Örneğin güneşli bir günde güzel bir kumsaldayız fakat büsbütün orada değiliz, sanki beynimizin içinde bir şeyler bizi geçmişe veya geleceğe götürüyormuş gibidir. Ya da çok sevdiğimiz bir insanın doğum günündeyiz ama sanki sadece vücudumuz oradayken beynimiz orada değilmiş gibidir. Böyle zamanlarda davranışlarımız da içtenliğini kaybettiği için absürt bir durum ortaya çıkar.
Peki yaşadığımız o güzel anları tamamıyla yaşamamamızı zorlaştıran şeyler nelerdir? Ne yazık ki bu sorunun yanıtı kesin şudur demek mümkün değil, ancak kaygı sorunları yaşamanın şimdiki zamanda kalmamızı zorlaştıran en büyük etkenlerden biri olduğu söylenebilir.
 Yaşadığımız an, her zaman belleğimizin arka planında farkında olduğumuz, muazzam sayıda olasılık içerir. Bunların bir kısmı deprem, reddedilme, başarısız olma gibi olumsuz olasılıklardır. Bu tür olasılıkların toplamı da spesifik olmayan, genel bir kaygıya neden olabilmektedir. ‘Neyin geleceğine dair bilinmezlikteki basit korku’ bu kaygıyı ifade eden en özet açıklamadır.

Yaşadığımız andan kopmamızın başlıca sebeplerinden bir diğeri de her şey yolunda olmasına rağmen bir şeylerin yanlış olduğu/gittiği hissene kapılmaktır.
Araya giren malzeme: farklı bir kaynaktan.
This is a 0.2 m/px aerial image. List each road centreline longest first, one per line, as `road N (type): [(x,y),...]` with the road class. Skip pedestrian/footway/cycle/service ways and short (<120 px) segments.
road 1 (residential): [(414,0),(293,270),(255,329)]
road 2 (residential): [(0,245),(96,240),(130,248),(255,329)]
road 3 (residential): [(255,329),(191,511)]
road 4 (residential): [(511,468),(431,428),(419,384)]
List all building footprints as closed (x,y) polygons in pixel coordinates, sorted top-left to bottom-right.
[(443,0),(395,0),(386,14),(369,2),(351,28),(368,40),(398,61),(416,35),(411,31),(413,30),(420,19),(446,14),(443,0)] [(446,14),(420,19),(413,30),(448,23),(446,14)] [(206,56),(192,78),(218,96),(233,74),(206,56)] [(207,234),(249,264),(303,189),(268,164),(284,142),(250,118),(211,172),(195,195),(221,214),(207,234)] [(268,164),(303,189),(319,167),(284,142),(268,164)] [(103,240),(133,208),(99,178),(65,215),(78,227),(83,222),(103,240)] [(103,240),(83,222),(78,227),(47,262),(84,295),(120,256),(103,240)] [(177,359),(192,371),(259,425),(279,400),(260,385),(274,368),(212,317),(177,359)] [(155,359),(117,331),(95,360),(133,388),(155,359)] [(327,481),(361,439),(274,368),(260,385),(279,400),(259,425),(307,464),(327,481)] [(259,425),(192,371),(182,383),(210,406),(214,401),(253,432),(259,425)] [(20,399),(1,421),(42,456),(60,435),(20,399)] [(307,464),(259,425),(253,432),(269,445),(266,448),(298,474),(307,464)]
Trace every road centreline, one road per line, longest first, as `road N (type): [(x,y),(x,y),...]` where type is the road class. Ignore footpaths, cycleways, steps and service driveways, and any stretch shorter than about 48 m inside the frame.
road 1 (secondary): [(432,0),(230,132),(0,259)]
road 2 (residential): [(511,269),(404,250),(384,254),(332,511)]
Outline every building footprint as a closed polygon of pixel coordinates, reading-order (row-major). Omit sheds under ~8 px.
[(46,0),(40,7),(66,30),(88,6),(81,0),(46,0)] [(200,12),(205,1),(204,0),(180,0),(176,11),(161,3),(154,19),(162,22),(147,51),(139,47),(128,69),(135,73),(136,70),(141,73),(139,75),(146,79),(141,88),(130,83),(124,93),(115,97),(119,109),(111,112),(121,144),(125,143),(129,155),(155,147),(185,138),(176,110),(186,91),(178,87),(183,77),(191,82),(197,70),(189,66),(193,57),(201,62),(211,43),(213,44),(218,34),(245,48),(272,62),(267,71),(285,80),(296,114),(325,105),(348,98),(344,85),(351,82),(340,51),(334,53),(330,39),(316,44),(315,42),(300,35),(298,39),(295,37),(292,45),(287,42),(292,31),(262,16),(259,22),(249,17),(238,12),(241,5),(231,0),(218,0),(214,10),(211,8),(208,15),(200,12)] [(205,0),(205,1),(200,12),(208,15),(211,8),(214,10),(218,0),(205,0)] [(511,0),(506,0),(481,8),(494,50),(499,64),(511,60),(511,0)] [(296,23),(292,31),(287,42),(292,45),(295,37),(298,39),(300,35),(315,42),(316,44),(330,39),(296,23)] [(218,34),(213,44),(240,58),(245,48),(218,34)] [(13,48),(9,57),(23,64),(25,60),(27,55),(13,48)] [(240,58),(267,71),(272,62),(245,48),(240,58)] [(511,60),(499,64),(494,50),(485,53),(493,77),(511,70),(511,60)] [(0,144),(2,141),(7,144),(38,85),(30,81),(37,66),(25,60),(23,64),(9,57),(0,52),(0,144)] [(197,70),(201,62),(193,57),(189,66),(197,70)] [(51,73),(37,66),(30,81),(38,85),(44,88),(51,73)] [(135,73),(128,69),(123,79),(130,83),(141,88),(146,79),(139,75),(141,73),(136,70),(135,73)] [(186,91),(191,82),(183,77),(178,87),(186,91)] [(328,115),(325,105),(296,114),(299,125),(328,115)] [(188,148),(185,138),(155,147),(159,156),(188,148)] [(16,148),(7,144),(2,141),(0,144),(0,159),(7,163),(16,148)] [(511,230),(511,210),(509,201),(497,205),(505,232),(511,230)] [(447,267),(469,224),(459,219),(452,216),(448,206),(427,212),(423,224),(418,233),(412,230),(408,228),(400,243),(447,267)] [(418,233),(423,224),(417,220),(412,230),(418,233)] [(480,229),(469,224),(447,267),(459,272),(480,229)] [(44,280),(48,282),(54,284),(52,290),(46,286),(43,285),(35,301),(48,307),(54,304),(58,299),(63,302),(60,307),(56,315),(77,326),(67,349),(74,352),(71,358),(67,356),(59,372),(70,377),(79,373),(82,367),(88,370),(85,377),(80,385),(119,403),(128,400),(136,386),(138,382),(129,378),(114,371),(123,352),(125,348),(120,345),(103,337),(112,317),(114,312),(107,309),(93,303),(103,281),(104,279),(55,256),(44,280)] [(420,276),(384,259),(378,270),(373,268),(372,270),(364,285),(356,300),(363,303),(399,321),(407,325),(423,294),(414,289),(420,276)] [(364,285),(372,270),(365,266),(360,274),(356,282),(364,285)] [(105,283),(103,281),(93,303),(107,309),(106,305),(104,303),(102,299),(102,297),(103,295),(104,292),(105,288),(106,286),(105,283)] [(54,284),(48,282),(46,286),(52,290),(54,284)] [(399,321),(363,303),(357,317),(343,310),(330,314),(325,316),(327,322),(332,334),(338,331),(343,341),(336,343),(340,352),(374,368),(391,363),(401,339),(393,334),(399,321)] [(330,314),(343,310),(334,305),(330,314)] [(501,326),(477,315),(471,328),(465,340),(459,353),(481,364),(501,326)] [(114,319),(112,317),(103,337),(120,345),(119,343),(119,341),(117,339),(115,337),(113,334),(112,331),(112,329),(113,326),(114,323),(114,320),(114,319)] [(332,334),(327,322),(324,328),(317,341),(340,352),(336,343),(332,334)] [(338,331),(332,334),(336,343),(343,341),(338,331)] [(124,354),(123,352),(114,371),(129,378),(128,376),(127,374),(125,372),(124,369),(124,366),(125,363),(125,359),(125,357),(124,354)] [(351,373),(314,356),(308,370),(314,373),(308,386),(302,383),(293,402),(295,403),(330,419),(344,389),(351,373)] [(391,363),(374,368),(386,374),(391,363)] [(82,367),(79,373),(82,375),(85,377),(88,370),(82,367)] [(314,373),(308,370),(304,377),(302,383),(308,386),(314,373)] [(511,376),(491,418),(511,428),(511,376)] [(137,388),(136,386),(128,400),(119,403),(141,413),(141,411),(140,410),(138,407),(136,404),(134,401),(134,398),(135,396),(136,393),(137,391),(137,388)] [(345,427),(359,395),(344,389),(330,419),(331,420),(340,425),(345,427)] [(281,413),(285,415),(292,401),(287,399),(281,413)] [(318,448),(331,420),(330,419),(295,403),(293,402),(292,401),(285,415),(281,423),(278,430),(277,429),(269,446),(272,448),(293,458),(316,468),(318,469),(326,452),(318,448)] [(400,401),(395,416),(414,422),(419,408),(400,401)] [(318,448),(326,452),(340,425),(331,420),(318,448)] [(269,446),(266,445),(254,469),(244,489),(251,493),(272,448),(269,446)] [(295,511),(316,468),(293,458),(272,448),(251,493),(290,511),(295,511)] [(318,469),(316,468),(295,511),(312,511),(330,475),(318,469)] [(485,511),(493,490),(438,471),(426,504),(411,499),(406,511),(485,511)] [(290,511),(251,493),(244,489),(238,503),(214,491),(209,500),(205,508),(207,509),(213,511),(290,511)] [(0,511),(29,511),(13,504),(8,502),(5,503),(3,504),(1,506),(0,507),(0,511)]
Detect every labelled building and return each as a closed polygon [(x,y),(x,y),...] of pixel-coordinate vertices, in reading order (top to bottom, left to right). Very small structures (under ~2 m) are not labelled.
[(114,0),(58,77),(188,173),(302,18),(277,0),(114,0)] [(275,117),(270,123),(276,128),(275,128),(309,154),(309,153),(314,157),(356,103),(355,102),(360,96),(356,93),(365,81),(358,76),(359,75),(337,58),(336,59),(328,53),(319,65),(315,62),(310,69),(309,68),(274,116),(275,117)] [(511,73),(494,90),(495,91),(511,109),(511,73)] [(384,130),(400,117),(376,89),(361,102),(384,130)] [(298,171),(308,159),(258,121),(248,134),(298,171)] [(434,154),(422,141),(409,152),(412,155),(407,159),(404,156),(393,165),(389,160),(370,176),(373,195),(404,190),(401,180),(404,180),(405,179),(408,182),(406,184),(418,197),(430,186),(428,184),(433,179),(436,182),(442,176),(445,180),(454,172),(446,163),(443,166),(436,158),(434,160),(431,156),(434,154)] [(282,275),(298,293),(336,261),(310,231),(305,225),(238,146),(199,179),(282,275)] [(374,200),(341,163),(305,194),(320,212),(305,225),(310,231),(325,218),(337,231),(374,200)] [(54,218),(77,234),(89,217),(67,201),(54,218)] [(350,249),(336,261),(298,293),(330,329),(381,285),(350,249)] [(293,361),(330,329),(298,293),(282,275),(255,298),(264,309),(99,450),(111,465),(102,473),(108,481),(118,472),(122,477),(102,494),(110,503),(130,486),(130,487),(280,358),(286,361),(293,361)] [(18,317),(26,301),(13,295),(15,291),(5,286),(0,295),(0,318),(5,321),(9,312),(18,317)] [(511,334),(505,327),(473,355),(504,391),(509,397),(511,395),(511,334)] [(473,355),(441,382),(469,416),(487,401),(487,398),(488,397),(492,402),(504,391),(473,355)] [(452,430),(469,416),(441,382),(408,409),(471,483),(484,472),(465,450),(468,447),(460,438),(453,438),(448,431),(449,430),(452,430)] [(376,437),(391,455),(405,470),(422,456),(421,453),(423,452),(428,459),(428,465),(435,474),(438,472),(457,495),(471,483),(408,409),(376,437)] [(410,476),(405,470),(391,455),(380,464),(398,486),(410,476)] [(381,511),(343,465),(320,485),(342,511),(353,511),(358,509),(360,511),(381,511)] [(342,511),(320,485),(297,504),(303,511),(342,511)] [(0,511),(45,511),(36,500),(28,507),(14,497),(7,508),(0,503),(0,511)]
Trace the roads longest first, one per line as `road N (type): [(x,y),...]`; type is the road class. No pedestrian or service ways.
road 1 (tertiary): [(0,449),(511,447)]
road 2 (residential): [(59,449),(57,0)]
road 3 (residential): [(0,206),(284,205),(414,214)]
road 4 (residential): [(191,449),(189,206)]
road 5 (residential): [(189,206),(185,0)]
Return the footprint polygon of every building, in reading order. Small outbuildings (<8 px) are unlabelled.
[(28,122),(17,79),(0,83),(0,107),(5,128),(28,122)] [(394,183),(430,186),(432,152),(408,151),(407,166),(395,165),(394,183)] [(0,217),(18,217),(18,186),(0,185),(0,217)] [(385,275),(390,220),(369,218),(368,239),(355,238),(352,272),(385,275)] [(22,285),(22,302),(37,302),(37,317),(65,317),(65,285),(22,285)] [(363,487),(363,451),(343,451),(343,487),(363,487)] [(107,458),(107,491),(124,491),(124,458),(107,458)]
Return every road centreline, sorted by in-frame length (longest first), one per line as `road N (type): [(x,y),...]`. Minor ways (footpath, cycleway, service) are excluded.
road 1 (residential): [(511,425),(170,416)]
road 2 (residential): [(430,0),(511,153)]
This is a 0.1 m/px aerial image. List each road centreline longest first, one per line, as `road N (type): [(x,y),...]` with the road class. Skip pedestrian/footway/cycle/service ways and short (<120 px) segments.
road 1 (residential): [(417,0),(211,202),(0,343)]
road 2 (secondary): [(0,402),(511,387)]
Diyelim ki arkadaşınızla buluşmak için bir kafeye gittiniz ve oturup muhabbet etmeye başladınız. Sonra bir anda beyninizin içinde “Neden buradayım? Neden şimdi bunları konuşuyoruz? Acaba şu an onun karşısında nasıl görünüyorum? Kalkmak için izin istesem nasıl düşünür gibi sorular dönmeye başladı ve bir şeyler yanlış gidiyormuş hissine kapıldınız. Ne yazık ki böylelikle yavaş yavaş konsantrasyonumuzu kaybederiz ve yaşadığımız andan kopmamız kaçınılmaz olur.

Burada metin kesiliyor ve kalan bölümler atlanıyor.